5 Shadows Cast by ‘Magellan’
- The Weight of Time: Lav Diaz is a master of “slow cinema,” using extended takes to force the audience to feel the passage of time—essential for a story about an endless voyage.
- Casting as Commentary: Gael García Bernal brings a complex layer of identity to the role, embodying the colonial history of Latin America while playing the European colonizer.
- Nature as Antagonist: The “overwhelming natural beauty” of the islands is portrayed not as paradise, but as a force that drives the starving crew to madness.
- The Anti-Epic: Unlike Hollywood historical dramas, this film focuses on the “hunger and mutiny” and the psychological unraveling rather than the glory of discovery.

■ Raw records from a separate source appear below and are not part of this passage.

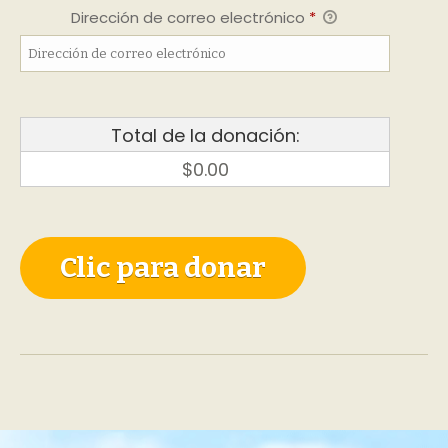
Dirección de correo electrónico
*
Total de la donación:
$0.00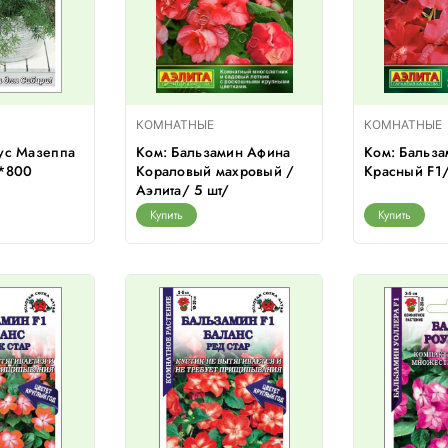
КОМНАТНЫЕ
КОМНАТНЫЕ
ус Мазеппа
Ком: Бальзамин Афина
Ком: Бальз
/*800
Кораловый махровый /
Красный F1/
Аэлита/ 5 шт/
Купить
Купить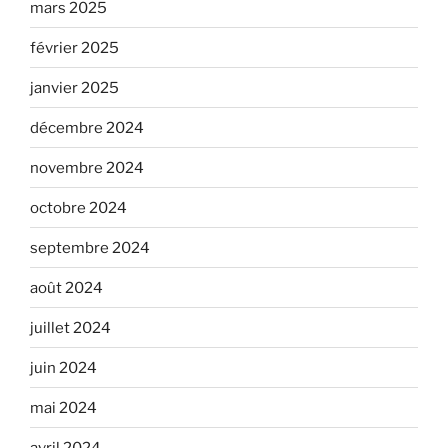
mars 2025
février 2025
janvier 2025
décembre 2024
novembre 2024
octobre 2024
septembre 2024
août 2024
juillet 2024
juin 2024
mai 2024
avril 2024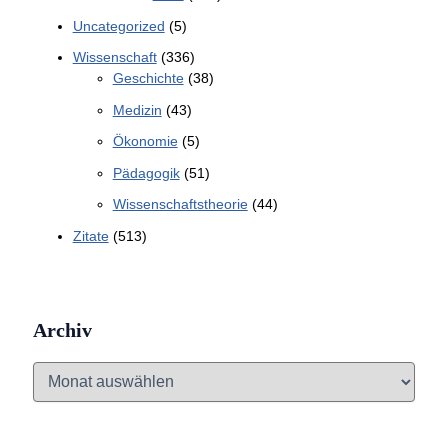
Uncategorized
(5)
Wissenschaft
(336)
Geschichte
(38)
Medizin
(43)
Ökonomie
(5)
Pädagogik
(51)
Wissenschaftstheorie
(44)
Zitate
(513)
Archiv
A
r
c
h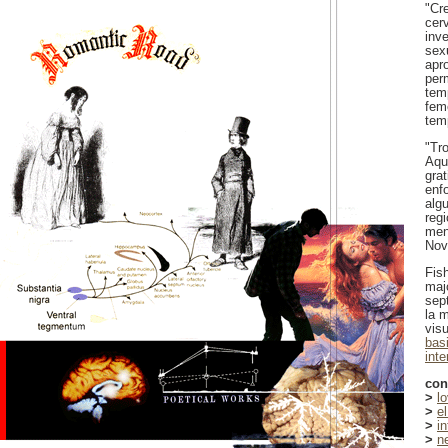
"Cr
cerv
inv
sex
apr
perm
temp
fem
tem
"Tro
Aqu
grat
enf
alg
regi
men
Nov
Fis
maj
sept
la 
visu
basi
inte
con
>
l
>
e
>
in
>
ne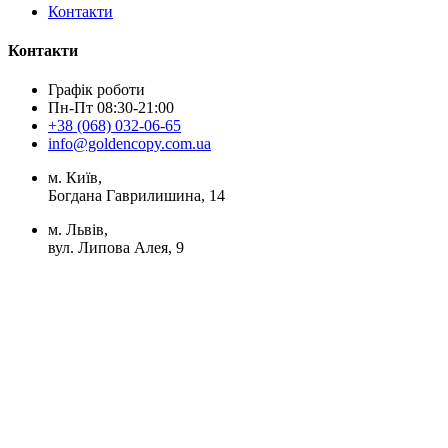
Контакти
Контакти
Графік роботи
Пн-Пт 08:30-21:00
+38 (068) 032-06-65
info@goldencopy.com.ua
м. Київ,
Богдана Гаврилишина, 14
м. Львів,
вул. Липова Алея, 9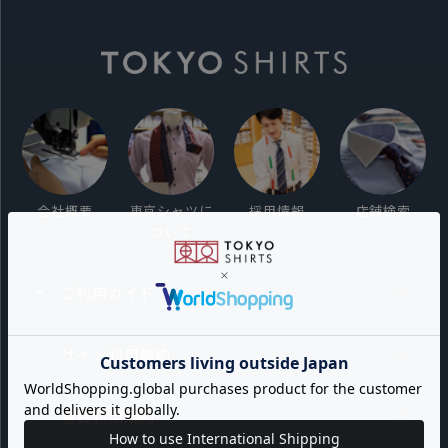
会社概要
東京シャツに
採用情報
店舗検索
ついて
ご利用ガイド
サイト利用規約
会員利用規約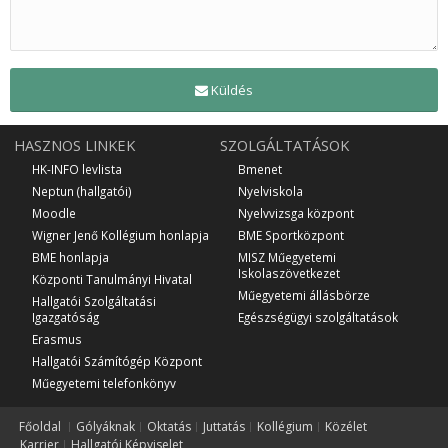
Küldés
HASZNOS LINKEK
SZOLGÁLTATÁSOK
HK-INFO levlista
Bmenet
Neptun (hallgatói)
Nyelviskola
Moodle
Nyelvvizsga központ
Wigner Jenő Kollégium honlapja
BME Sportközpont
BME honlapja
MISZ Műegyetemi
Iskolaszövetkezet
Központi Tanulmányi Hivatal
Műegyetemi állásbörze
Hallgatói Szolgáltatási
Igazgatóság
Egészségügyi szolgáltatások
Erasmus
Hallgatói Számítógép Központ
Műegyetemi telefonkönyv
Főoldal
Gólyáknak
Oktatás
Juttatás
Kollégium
Közélet
Karrier
Hallgatói Képviselet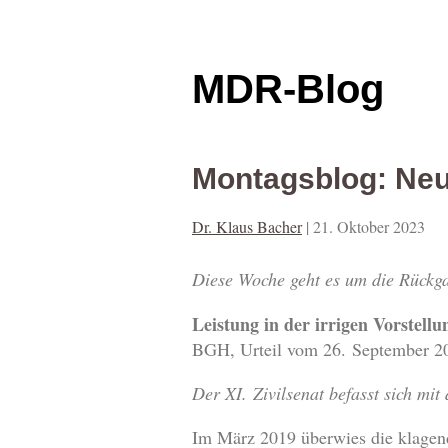
MDR-Blog
Montagsblog: Ne
Dr. Klaus Bacher
|
21. Oktober 2023
Diese Woche geht es um die Rückgab
Leistung in der irrigen Vorstellu
BGH, Urteil vom 26. September 2
Der XI. Zivilsenat befasst sich mi
Im März 2019 überwies die klagen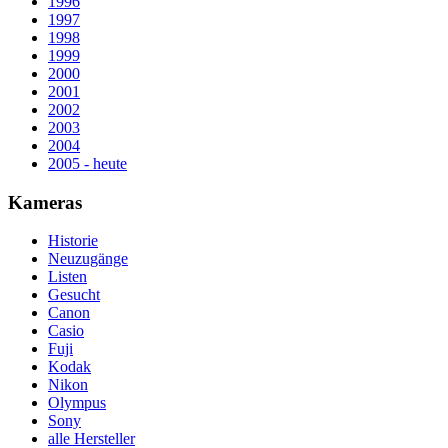
1996
1997
1998
1999
2000
2001
2002
2003
2004
2005 - heute
Kameras
Historie
Neuzugänge
Listen
Gesucht
Canon
Casio
Fuji
Kodak
Nikon
Olympus
Sony
alle Hersteller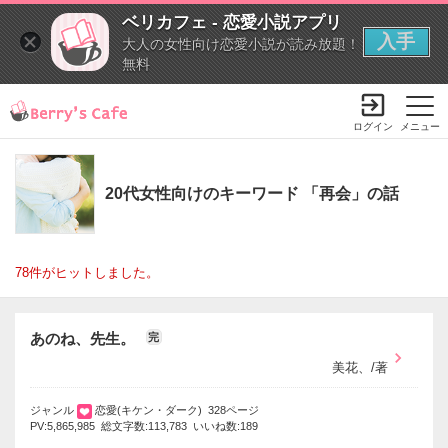
ベリカフェ - 恋愛小説アプリ
入手
大人の女性向け恋愛小説が読み放題！
無料
ログイン
メニュー
20代女性向けのキーワード 「再会」の話
78件がヒットしました。
あのね、先生。
完
美花、/著
ジャンル
恋愛(キケン・ダーク) 328ページ
PV:5,865,985 総文字数:113,783 いいね数:189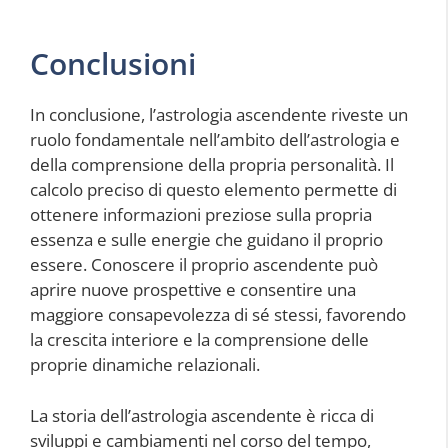
Conclusioni
In conclusione, l’astrologia ascendente riveste un
ruolo fondamentale nell’ambito dell’astrologia e
della comprensione della propria personalità. Il
calcolo preciso di questo elemento permette di
ottenere informazioni preziose sulla propria
essenza e sulle energie che guidano il proprio
essere. Conoscere il proprio ascendente può
aprire nuove prospettive e consentire una
maggiore consapevolezza di sé stessi, favorendo
la crescita interiore e la comprensione delle
proprie dinamiche relazionali.
La storia dell’astrologia ascendente è ricca di
sviluppi e cambiamenti nel corso del tempo,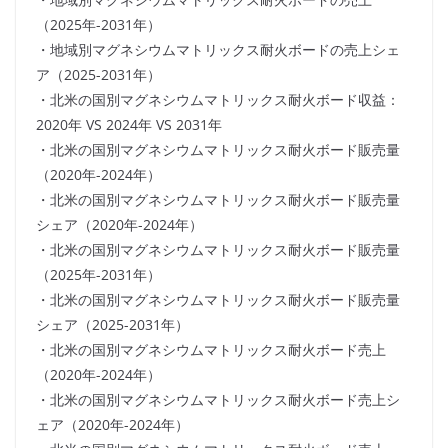
（2025年-2031年）
・地域別マグネシウムマトリックス耐火ボードの売上シェ
ア（2025-2031年）
・北米の国別マグネシウムマトリックス耐火ボード収益：
2020年 VS 2024年 VS 2031年
・北米の国別マグネシウムマトリックス耐火ボード販売量
（2020年-2024年）
・北米の国別マグネシウムマトリックス耐火ボード販売量
シェア（2020年-2024年）
・北米の国別マグネシウムマトリックス耐火ボード販売量
（2025年-2031年）
・北米の国別マグネシウムマトリックス耐火ボード販売量
シェア（2025-2031年）
・北米の国別マグネシウムマトリックス耐火ボード売上
（2020年-2024年）
・北米の国別マグネシウムマトリックス耐火ボード売上シ
ェア（2020年-2024年）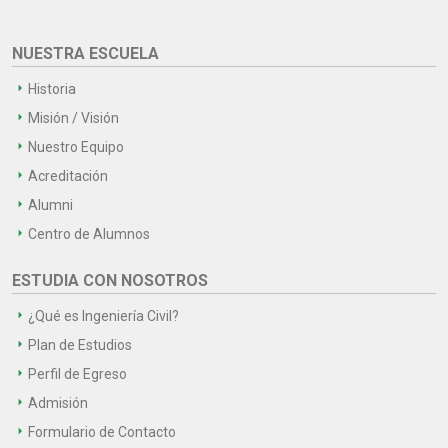
NUESTRA ESCUELA
Historia
Misión / Visión
Nuestro Equipo
Acreditación
Alumni
Centro de Alumnos
ESTUDIA CON NOSOTROS
¿Qué es Ingeniería Civil?
Plan de Estudios
Perfil de Egreso
Admisión
Formulario de Contacto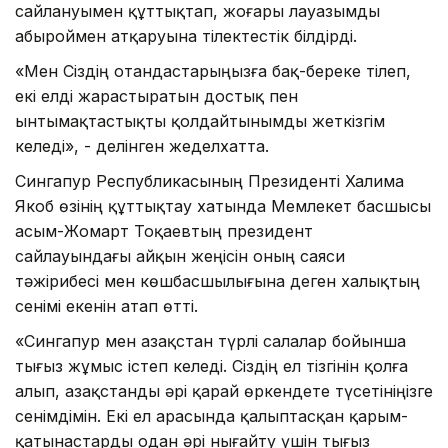
сайлануымен құттықтап, жоғары лауазымды
абыроймен атқаруына тілектестік білдірді.
«Мен Сіздің отандастарыңызға бақ-береке тілеп,
екі елді жарастыратын достық пен
ынтымақтастықты қолдайтынымды жеткізгім
келеді», - делінген жеделхатта.
Сингапур Республикасының Президенті Халима
Якоб өзінің құттықтау хатында Мемлекет басшысы
Қасым-Жомарт Тоқаевтың президент
сайлауындағы айқын жеңісін оның саяси
тәжірибесі мен көшбасшылығына деген халықтың
сенімі екенін атап өтті.
«Сингапур мен Қазақстан түрлі салалар бойынша
тығыз жұмыс істеп келеді. Сіздің ел тізгінін қолға
алып, Қазақстанды әрі қарай өркендете түсетініңізге
сенімдімін. Екі ел арасында қалыптасқан қарым-
қатынастарды одан әрі нығайту үшін тығыз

- A Global Dialogue: Premiering at Cannes and traveling through TIFF and Busan, the film is already part of a worldwide conversation about how we remember—and reframe—colonial history.
FAQ
Why is Lav Diaz considered a “slow cinema” director?
Diaz is famous for films with extreme runtimes—often exceeding four or eight hours—and long, static takes that emphasize the duration of experience over narrative efficiency.
Is ‘Magellan’ historically accurate?
While based on historical events, the film is described as a “radical retelling,” prioritizing the psychological and thematic truth of colonization over strict textbook adherence.
What is the significance of Janus Films distributing this?
Janus Films typically handles classic and arthouse cinema (often associated with the Criterion Collection), signaling that Magellan is considered a work of lasting artistic importance.
Does the film cover Magellan’s death?
Yes. The synopsis confirms the film depicts his obsession with conquest in the Philippines, leading to the violent uprising where he “reaped what he sowed.”